▶ [YOUR TASK] Can you reproduce the data verbatim, starting at the line that contains "Is the blue car" and ending at the line that contains "the concrete kerb", with both of those lines included?

------------------------

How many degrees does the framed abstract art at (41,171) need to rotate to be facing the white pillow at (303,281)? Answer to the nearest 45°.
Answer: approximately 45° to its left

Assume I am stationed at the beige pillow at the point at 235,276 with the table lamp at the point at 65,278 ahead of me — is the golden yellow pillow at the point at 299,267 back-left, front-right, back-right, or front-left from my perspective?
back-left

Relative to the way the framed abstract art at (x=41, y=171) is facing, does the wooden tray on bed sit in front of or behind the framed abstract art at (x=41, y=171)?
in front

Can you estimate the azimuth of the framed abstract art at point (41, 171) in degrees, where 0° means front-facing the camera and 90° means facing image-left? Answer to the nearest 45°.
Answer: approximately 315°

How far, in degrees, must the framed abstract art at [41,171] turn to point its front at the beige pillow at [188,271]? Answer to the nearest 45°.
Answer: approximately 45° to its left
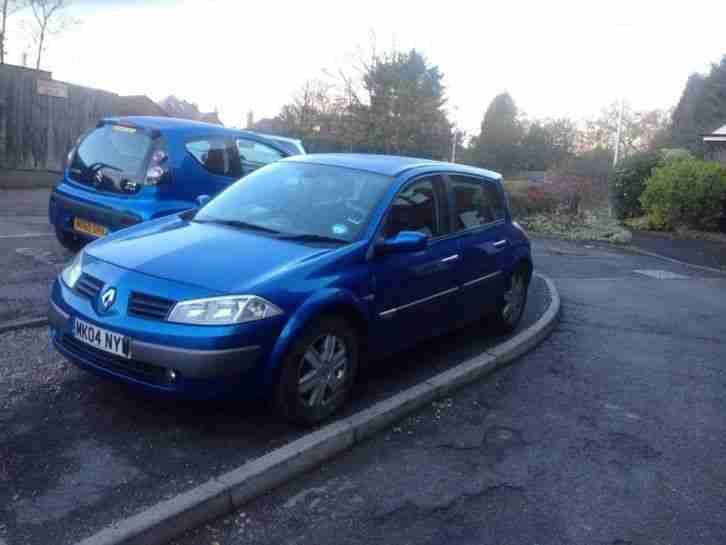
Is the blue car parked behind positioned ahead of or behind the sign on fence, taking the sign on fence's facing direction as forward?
ahead

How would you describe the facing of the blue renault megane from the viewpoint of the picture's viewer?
facing the viewer and to the left of the viewer

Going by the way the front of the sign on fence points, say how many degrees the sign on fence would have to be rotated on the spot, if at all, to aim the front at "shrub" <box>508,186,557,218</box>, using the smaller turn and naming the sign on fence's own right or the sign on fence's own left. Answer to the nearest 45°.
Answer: approximately 45° to the sign on fence's own left

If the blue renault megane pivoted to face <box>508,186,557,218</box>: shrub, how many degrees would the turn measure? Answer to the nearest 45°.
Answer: approximately 135° to its right

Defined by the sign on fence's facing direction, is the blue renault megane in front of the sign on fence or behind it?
in front

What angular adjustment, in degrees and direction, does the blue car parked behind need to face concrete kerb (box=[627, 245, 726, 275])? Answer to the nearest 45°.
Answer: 0° — it already faces it

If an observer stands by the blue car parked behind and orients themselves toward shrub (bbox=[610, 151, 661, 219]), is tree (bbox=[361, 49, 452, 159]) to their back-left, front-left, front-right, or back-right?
front-left

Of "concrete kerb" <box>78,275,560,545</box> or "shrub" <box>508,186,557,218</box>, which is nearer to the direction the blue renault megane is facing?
the concrete kerb

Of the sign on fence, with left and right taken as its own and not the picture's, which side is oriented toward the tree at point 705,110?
left

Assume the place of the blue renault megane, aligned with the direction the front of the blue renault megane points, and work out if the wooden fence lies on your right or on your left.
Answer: on your right

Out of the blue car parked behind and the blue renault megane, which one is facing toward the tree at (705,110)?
the blue car parked behind

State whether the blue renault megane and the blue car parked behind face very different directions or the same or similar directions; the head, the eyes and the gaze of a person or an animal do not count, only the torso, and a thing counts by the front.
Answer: very different directions

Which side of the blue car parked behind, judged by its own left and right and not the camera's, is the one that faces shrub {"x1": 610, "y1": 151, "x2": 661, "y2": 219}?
front

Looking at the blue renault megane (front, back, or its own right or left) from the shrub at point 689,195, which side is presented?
back

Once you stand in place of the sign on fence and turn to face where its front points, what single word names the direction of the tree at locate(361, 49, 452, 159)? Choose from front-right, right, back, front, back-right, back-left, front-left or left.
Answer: left
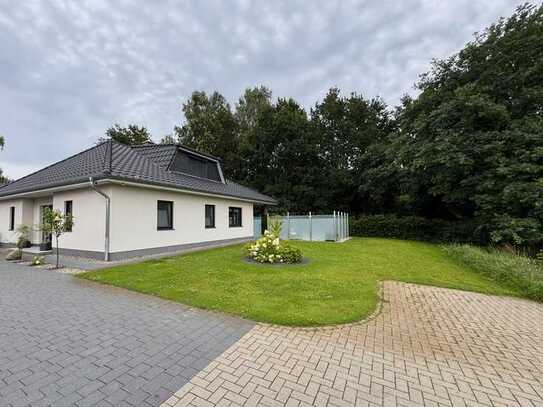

------------------------

▶ [ANSWER TO THE PROBLEM]
Is the blue car parked behind positioned ahead of or behind the sign on fence, taking the sign on fence's facing direction as forward?
ahead

How would you describe the facing of the blue renault megane from the viewpoint of the picture's viewer?
facing the viewer and to the left of the viewer

Going by the way the front of the sign on fence points, say how many degrees the sign on fence would have to be rotated on the spot, if at all, to aim the front at "shrub" <box>508,186,557,218</box>, using the smaller turn and naming the sign on fence's own right or the sign on fence's own left. Answer to the nearest 45°.
Answer: approximately 45° to the sign on fence's own left

If the blue renault megane pivoted to face <box>508,186,557,218</box>: shrub, how many degrees would the turn measure? Answer to the nearest 45°.
Answer: approximately 135° to its right

Defined by the sign on fence's facing direction, is the blue renault megane in front of the sign on fence or behind it?
in front

What angular adjustment, in degrees and direction, does the blue car parked behind need to face concrete kerb (box=[627, 245, 726, 275])? Answer to the nearest 45°.
Answer: 0° — it already faces it

If an observer stands by the blue car parked behind and orients themselves toward shrub (bbox=[610, 151, 661, 219]), is tree (bbox=[361, 49, 452, 159]) to their back-left, front-left, front-right, or back-right?
front-left

Of "concrete kerb" <box>78,275,560,545</box> or "shrub" <box>508,186,557,218</box>, which is nearer to the direction the blue renault megane is facing?
the concrete kerb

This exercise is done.